Consigne:
Recopiez, s'il vous plaît, le passage du texte sur l'Anthropocène compris entre « L’impact des activités » et « ce changement d’époque. », bornes incluses.

L’impact des activités humaines sur la Terre est d’une telle intensité que cela entraîne des bouleversements d’ordre géologique, visibles jusque dans les sédiments. Si cette notion d’Anthropocène est largement répandue et utilisée dans le débat public et de nombreuses disciplines scientifiques, elle n’est pas officiellement reconnue par la communauté des géologues. Et pour cause : le groupe de travail sur l’Anthropocène a rejeté à une large majorité, début mars 2024, une proposition visant à acter ce changement d’époque.
Vincent Lucchese : Il est notamment reproché au concept d’Anthropocène par L’Union internationale des sciences géologiques de recouvrir, à ce jour, une étendue de temps bien trop brève pour être comparée aux époques et autres découpages géologiques. Sans nier notre impact sur la planète, l’IUGS prône le maintien d’une séparation formelle entre calendrier humain et calendrier géologique. Le problème avait été de définir quand démarre l’Anthropocène. On pourrait remonter au début de l’ère industrielle, lorsque les émissions de carbone ont commencé à modifier le climat, ou bien à la colonisation de l’Amérique et de l’Australie par l’Occident, source de bouleversements écosystémiques majeurs. Et pourquoi pas remonter jusqu’à l’invention de l’agriculture et de l’élevage, déjà source d’émissions de gaz à effet de serre et de modifications profondes de l’environnement ? Les humains influencent la biosphère depuis des dizaines de milliers d’années, mais cela est déjà contenu dans l’époque Holocène, démarrée il y a 11 700 ans et qui coïncide avec le début de l’agriculture.
L’émotion particulière entourant ce débat de géologues tient aux énormes enjeux attachés à l’Anthropocène, pas seulement comme simple dénomination géologique, mais comme manière de nommer et pointer l’urgence écologique vitale. Nous vivons dorénavant sur une planète fondamentalement imprévisible, incomparable à ce que nous avons connu ces 12 000 dernières années. Colin Waters, président du groupe de travail sur l’Anthropocène, défendait la notion d’anthropocène rejetée lors du vote. Pour lui, le concept d’Anthropocène ne définit pas la première influence humaine, mais le moment accablant de notre impact sur la planète entière, y compris les océans. La grande accélération des années 1950 correspond à ce moment où l’influence planétaire devient globale.

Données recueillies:
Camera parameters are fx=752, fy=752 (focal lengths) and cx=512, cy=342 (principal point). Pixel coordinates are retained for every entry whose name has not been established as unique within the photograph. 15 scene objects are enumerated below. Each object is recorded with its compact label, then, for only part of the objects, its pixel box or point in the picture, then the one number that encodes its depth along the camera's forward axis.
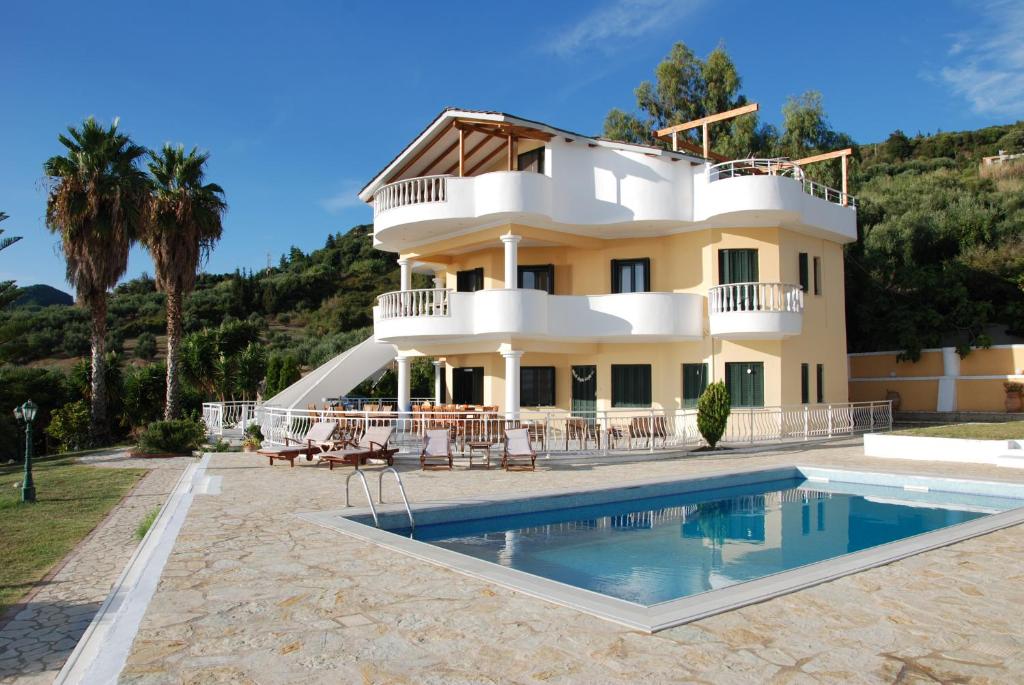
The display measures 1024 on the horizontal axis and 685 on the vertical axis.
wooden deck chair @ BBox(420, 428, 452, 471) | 16.20
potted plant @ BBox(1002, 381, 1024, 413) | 25.56
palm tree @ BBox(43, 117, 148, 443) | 25.89
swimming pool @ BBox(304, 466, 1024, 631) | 6.98
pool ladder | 9.91
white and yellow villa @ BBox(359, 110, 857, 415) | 21.09
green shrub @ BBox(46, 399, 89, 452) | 27.12
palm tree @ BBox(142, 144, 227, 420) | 27.30
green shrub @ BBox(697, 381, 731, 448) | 19.08
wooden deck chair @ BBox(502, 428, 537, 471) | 16.14
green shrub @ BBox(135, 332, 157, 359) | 51.56
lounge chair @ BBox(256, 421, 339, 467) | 16.69
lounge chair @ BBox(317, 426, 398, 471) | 15.39
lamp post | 13.57
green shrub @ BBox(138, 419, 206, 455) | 22.09
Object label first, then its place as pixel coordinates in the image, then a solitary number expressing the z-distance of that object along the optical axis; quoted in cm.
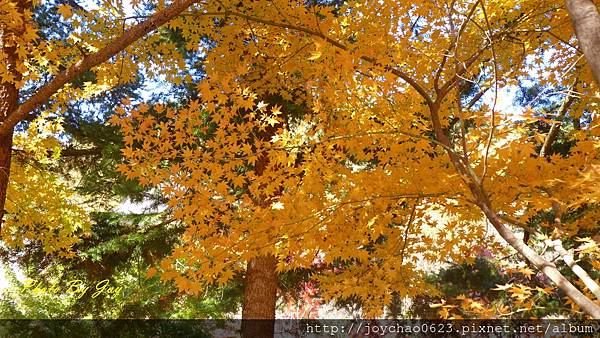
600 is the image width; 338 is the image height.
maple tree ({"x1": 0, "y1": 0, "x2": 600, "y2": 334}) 349
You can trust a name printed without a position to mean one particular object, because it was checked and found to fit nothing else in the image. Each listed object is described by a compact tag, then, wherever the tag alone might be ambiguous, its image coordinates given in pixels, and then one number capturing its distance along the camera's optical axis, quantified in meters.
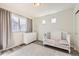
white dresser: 2.54
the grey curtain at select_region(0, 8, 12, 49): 1.77
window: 2.26
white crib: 1.72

Votre réponse:
L’impact des activités humaines sur la Terre est d’une telle intensité que cela entraîne des bouleversements d’ordre géologique, visibles jusque dans les sédiments. Si cette notion d’Anthropocène est largement répandue et utilisée dans le débat public et de nombreuses disciplines scientifiques, elle n’est pas officiellement reconnue par la communauté des géologues. Et pour cause : le groupe de travail sur l’Anthropocène a rejeté à une large majorité, début mars 2024, une proposition visant à acter ce changement d’époque.